- East Altoona East Altoona
- Coordinates: 40°32′49″N 78°21′49″W﻿ / ﻿40.54694°N 78.36361°W
- Country: United States
- State: Pennsylvania
- County: Blair
- Township: Logan

Area
- • Total: 0.26 sq mi (0.67 km^{2})
- • Land: 0.26 sq mi (0.67 km^{2})
- • Water: 0 sq mi (0.00 km^{2})
- Elevation: 1,152 ft (351 m)

Population (2020)
- • Total: 351
- • Density: 1,348.5/sq mi (520.65/km^{2})
- Time zone: UTC-5 (Eastern (EST))
- • Summer (DST): UTC-4 (EDT)
- ZIP Code: 16601 (Altoona)
- Area codes: 814/582
- FIPS code: 42-20752
- GNIS feature ID: 2805490

= East Altoona, Pennsylvania =

Unincorporated community in Pennsylvania, US

East Altoona is an unincorporated community and census-designated place (CDP) in Blair County, Pennsylvania, United States. It was first listed as a CDP prior to the 2020 census.

==Geography==
The CDP is in western Blair County, in the northeastern part of Logan Township. It is in Logan Valley, on the east side of the Little Juniata River, 2.5 mi northeast of the center of Altoona. Greenwood is 1 mi to the east, in the neighboring valley of Sandy Run, and Pinecroft is 2 mi to the north in Antis Township.

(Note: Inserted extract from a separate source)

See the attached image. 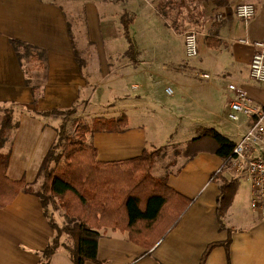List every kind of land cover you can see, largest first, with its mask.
<instances>
[{"label": "crops", "instance_id": "crops-1", "mask_svg": "<svg viewBox=\"0 0 264 264\" xmlns=\"http://www.w3.org/2000/svg\"><path fill=\"white\" fill-rule=\"evenodd\" d=\"M125 1L126 5L122 1L119 3L122 9L137 12L132 30L138 47L143 36L154 42L157 30L149 19L154 0ZM244 1L256 7L255 17L248 22L235 14L234 5ZM203 9L205 19L201 24L199 55L195 61H186L184 40L173 39L170 32L175 28L160 19L155 25L162 22L160 34L166 39L164 48L144 52L139 49L134 55L135 60H126L125 52L112 50L111 45L108 49L110 36L115 29L116 36L120 31L115 20H103L99 6L88 2L85 6L86 30L96 50L78 54L84 64L81 68L62 8L42 0H0V105L14 106L13 119L17 124L11 147L2 150L3 153L11 152L8 176L13 180L23 179L28 184L40 183L39 172L46 155L58 140L62 120L58 116L38 113L68 110L80 101L87 111L91 106L100 107L95 118H128V127L123 132L88 135V143L96 147L100 162L132 159L141 156L145 150L161 148V136L159 133L150 135L145 123H157L159 132L174 122L172 130L177 128L178 132L175 135L173 132L170 137L175 138V143L187 138L184 145L207 128H214L237 142L245 128L227 120L234 98L228 86H242L258 103L264 104V84H256L250 79V63L256 49L241 42L264 43V0H204ZM142 10L148 11V17L147 11L144 12V23L138 26L142 15L138 12ZM194 11L191 9L189 15L193 16ZM214 13L222 18L217 20ZM146 21H149L150 29L145 25ZM207 37L219 39L226 45L209 48ZM13 39L48 51V78L41 85L43 95H39L36 105L32 104V89L26 84L27 76L11 45ZM28 66L35 67L34 64ZM204 74L209 78H204ZM168 88L172 89V94L166 92ZM76 115L82 117L85 114H80L77 109ZM4 118V111L0 110V126ZM133 118L140 122L132 123ZM161 162L155 176V161L152 175L167 177V185L178 194L195 200L194 204L148 254L145 248L130 241L127 232L101 229L98 261L86 264H200L208 246L226 241L230 229L233 230L230 262L224 246H218L206 264H264L262 215L254 213L244 225H237L242 220V217L237 222L232 220V214L239 216L235 209L237 193L223 219L225 228L222 229L218 221L220 181L210 179L224 166L220 157L200 153L192 160L178 157L165 166ZM230 175H233L230 171L223 172L228 180H232ZM239 183L241 187L242 183ZM60 211L52 209L51 213L62 227L66 222L60 217ZM54 237L55 232L44 215L38 196L21 192L11 205L0 209V264H40L42 252ZM62 242L73 244L67 235L62 237ZM50 264L74 262L69 251L60 247Z\"/></svg>", "mask_w": 264, "mask_h": 264}, {"label": "trees", "instance_id": "trees-1", "mask_svg": "<svg viewBox=\"0 0 264 264\" xmlns=\"http://www.w3.org/2000/svg\"><path fill=\"white\" fill-rule=\"evenodd\" d=\"M160 15L164 18L170 16L164 11ZM128 24L126 23V27ZM68 29L79 65L83 68L84 64L79 59L73 41L70 22ZM206 41L212 49L226 45L213 37H207ZM10 42L27 76L26 84L32 89V104L36 105L39 95H43L41 85L48 78V51L17 39ZM130 46L136 49V41L130 42ZM29 64L35 65L38 75L31 74L27 67ZM35 79L38 80L36 84L33 83ZM76 112L74 105L68 110L55 109L38 113L43 116L63 115V120L58 131V140L46 155L38 175L39 180L43 178V182L36 188L37 182L28 184L23 179L13 180L8 176L11 152L3 153L2 150L6 146L11 147L12 134L17 124L13 119L14 106L5 110V118L0 126V209L11 205L21 192L40 198L44 215L55 232L54 239L42 252L40 264H50L60 247L69 251L74 264L97 262L100 230L103 228L127 232L130 241L145 248L148 254L178 225L195 200L171 189L167 185V177L155 178L152 175L159 150H145L141 156L123 161L97 160V149L88 143V135L123 132L128 127L126 116L119 119L95 118L90 123H79L74 136H70L66 127L69 118ZM234 146V141L214 128H207L188 142L183 150V156L188 160L194 159L200 153H211L224 161L223 168L210 179L212 182L220 181L217 217L222 229L225 228L223 219L240 187L237 179L228 180L223 176ZM56 201L67 218L62 227L55 222L50 212V205ZM232 232L231 229L228 231L226 241L210 244L200 264H206L211 252L218 246H224L230 262ZM64 235L73 244L62 242Z\"/></svg>", "mask_w": 264, "mask_h": 264}, {"label": "rangeland", "instance_id": "rangeland-1", "mask_svg": "<svg viewBox=\"0 0 264 264\" xmlns=\"http://www.w3.org/2000/svg\"><path fill=\"white\" fill-rule=\"evenodd\" d=\"M42 1L55 4L65 11L67 20L71 24L73 41L76 45L78 53L85 51V50H89V51L96 50L95 45L90 42L88 35H87L86 12H85V6L88 2L96 3L99 6V11H100V15L102 19L105 21L114 19L120 30L118 36H116V29L113 35L110 36L111 42H108V49L110 48V45H111L112 50H115V51L118 50L120 52H125L126 60L134 59V55L138 53L139 49L144 52L148 49L161 50L164 48L166 39L164 38L162 34H160V29H162V22L167 21L170 25L172 24L173 28H175L176 31L173 30L170 32L174 36L173 39H178V40L183 39L184 40L186 33L189 31L194 30V31H197L199 34L200 30H202L201 24L203 23L205 19L204 11H203L204 10L203 9L204 0H193V1L173 0L175 3H172L171 2L172 0L171 1L162 0L161 2L159 0L158 1L154 0L152 4L153 6L151 8L152 10H150L149 19L153 21L154 28L157 30V32L154 33L155 41L154 42H152V40L149 41L148 37L143 36V39H141V45L138 47V44H137V48L135 49L130 46V42L136 41L134 32L132 30V26L136 20L137 12L136 10L131 11V10L122 9V7L119 6L120 5L119 3H121L122 1V3H125L126 5L127 2L125 0H42ZM245 3L252 4L251 2H248V1H244L239 4H245ZM239 4H236L234 6L237 7ZM191 9H195L193 16L189 15ZM146 11L147 10H142L138 12L139 14H142L140 16V20L138 21V26L141 25L142 22L144 23L145 17L143 15H145L144 12ZM162 11L170 14V16L166 18L163 17L164 19L162 17L160 18L161 16L160 12ZM202 11H203V14H202ZM146 15L148 17V11ZM155 15L157 17H154ZM194 16H195V19H194ZM214 16L216 17L217 20L222 18L221 15L217 17L215 13H214ZM153 17H154V20H153ZM159 19L162 22L159 21V24L155 25V22L158 21ZM126 23H129L127 27H126ZM178 23L181 25L179 26ZM145 25L149 28V25H150L149 21H146ZM174 25H178V27ZM180 30L181 31L184 30V32L177 33V31L180 32ZM196 58L197 57L191 58V59L186 58L187 59L186 61H189L191 63L195 61ZM28 69L31 70L32 75L39 74V71L36 69V67L32 68V66H28ZM33 83L34 84L38 83V80L35 79ZM170 98H173V97H170ZM82 104H83L82 101H80L75 107H76V110L77 109L79 110L80 114L84 112L85 115L81 117V116L74 114L69 118V121L67 123L66 132L70 136H74L76 127L79 123H90L95 118L94 116L98 114V109L100 108L99 106H91L88 112L87 108H85V106ZM10 107L13 108V106H7V105L1 106L0 105V110L4 111V114H5V110ZM56 116H58V118L63 120V115H56ZM138 122L140 121H137L134 118L132 119V123L137 124ZM156 124L157 123H153V124L145 123V125L148 126L150 135H155L156 133H159L158 136H161L160 141H162V147L157 149L160 152L156 160L155 172H154L155 176L158 175L157 165L159 164L160 161H162L161 165L165 166V165H169V163L172 160L177 159L178 157H184L183 156V150L185 147L184 142L187 140V138H183L181 142L175 143L176 142L175 138H173L174 140L171 139L170 135H172L173 132H174V135L178 132L177 128L172 130L173 129L172 124H175L174 122H172L170 127H168L165 131L159 130V132L156 129V126H157ZM227 172H229L228 169H227ZM233 175H230L231 179L239 180L242 183V185L238 192V202L235 208L236 211L239 212V216H238V213L232 214V220H234V222H237L240 219L239 217H242V220L240 219L237 225L239 224L244 225V223H246V220H250V217L254 216V212L251 210V206H250V198H251L250 184L247 180H245V178L237 177ZM42 182H43V178L40 180V183L36 185L35 187L38 188V186H40ZM240 201H243L242 204L240 203ZM52 209L61 210L62 212L61 211L59 212L60 217L61 216L64 217L65 222L67 221L66 215L64 214L65 211L61 208L58 201L50 205V212H52ZM55 218H57V221L61 223L60 219H58L57 216Z\"/></svg>", "mask_w": 264, "mask_h": 264}, {"label": "built area", "instance_id": "built-area-1", "mask_svg": "<svg viewBox=\"0 0 264 264\" xmlns=\"http://www.w3.org/2000/svg\"><path fill=\"white\" fill-rule=\"evenodd\" d=\"M236 16L248 22L256 15L253 4H239ZM246 45H253L255 53L250 63V79L259 85L264 84V43L242 40ZM185 55L195 58L199 55V34L189 31L184 38ZM204 78L209 75L204 74ZM229 91L234 95L227 114V120L245 128L240 139L235 142L228 171L237 177L245 178L251 186V210L264 217V104L258 103L242 86L230 84ZM172 94V89L166 90Z\"/></svg>", "mask_w": 264, "mask_h": 264}]
</instances>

The East Altoona Roundhouse, the largest locomotive-servicing roundhouse in the world in the early 20th century, was located 1 mi southwest of the current CDP, just outside the Altoona city limits.

==Demographics==

Historical population
| Census | Pop. | Note | %± |
| 2020 | 351 |  | — |
U.S. Decennial Census

==Education==
The school district is Altoona Area School District. Altoona Area High School is the comprehensive high school.